When you have an issue like this, it's usually a good idea to check your data at various points throughout the program to make sure it looks the way you want it to. The issue here seems to be in the way you're reading in the file.
data = ifile.readlines()
is going to read in the entire file as a list of lines. But since all the entries you want to sort are on one line, this list will only have one entry. When you try to sort the list, you're passing a list of length 1, which is going to just return the same list regardless of what your key function is. Try changing the line to
data = ifile.readlines()[0].split()
You may not even need the key function any more since numbers are placed before letters by default. I don't see anything in your code to remove special characters though.
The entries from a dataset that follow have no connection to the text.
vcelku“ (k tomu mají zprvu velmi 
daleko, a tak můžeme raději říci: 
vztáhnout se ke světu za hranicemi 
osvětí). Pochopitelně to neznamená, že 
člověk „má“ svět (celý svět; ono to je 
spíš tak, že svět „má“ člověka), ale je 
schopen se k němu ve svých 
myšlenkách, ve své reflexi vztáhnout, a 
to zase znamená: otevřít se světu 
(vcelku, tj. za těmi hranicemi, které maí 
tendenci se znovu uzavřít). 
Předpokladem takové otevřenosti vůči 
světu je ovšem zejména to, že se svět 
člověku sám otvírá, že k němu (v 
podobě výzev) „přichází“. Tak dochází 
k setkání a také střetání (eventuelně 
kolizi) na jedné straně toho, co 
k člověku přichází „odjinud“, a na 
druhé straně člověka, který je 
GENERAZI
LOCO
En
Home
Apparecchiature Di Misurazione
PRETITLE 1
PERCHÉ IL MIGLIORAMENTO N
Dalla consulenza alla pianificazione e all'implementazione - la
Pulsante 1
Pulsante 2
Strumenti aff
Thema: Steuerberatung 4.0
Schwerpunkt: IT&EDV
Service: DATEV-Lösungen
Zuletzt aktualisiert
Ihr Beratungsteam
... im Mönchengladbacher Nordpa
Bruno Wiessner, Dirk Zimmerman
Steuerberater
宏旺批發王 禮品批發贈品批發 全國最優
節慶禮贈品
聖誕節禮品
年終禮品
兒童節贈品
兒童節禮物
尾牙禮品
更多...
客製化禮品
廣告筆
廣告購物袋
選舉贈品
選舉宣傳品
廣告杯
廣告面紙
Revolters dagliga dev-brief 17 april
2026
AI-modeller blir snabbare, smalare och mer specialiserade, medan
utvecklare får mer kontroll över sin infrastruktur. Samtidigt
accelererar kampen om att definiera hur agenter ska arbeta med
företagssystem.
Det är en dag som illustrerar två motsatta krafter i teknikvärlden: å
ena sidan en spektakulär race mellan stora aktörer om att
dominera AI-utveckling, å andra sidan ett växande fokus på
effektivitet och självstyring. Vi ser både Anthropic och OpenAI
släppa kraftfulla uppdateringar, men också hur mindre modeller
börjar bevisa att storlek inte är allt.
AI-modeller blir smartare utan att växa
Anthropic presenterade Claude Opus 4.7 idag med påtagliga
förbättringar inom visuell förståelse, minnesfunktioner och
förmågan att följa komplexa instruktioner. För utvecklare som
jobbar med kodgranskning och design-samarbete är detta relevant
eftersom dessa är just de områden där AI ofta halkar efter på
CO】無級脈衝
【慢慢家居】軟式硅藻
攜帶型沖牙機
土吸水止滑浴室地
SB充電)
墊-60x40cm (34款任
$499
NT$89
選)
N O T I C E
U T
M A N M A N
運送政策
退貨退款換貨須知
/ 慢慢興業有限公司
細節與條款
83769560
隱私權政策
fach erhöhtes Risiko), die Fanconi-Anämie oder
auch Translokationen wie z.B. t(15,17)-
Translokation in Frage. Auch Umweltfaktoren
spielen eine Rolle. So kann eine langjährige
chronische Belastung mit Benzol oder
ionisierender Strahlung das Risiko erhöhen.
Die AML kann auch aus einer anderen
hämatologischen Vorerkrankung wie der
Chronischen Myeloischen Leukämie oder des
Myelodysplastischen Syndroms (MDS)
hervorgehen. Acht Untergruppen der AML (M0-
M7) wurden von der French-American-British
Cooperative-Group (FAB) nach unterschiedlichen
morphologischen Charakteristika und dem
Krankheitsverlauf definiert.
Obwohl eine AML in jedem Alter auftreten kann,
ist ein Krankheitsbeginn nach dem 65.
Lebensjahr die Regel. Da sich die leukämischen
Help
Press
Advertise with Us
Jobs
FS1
since they are on the same line you dont really need readlines
with open('some.txt') as f:
data = f.read() #now data = "item 1 item2 etc..."
you can use re to filter out unwanted characters
import re
data = "ro!ad"
fixed_data = re.sub("[!?#$]","",data)
partition maybe overkill
data = "hello 23frank sam wilbur"
my_list = data.split() # ["hello","23frank","sam","wilbur"]
print sorted(my_list)
however you will need to do more to force numbers to sort maybe something like
numbers = [x for x in my_list if x[0].isdigit()]
strings = [x for x in my_list if not x[0].isdigit()]
sorted_list = sorted(numbers,key=lambda x:int(re.sub("[^0-9]","",x))) + sorted(strings(
Also, they are all on one line separated by a space.
So your file contains a single line?
data = ifile.readlines()
This makes data into a list of the lines in your file. All 1 of them.
r = sorted(...)
This makes r the sorted version of that list.
To get the words from the line, you can .read() the entire file as a single string, and .split() it (by default, it splits on whitespace).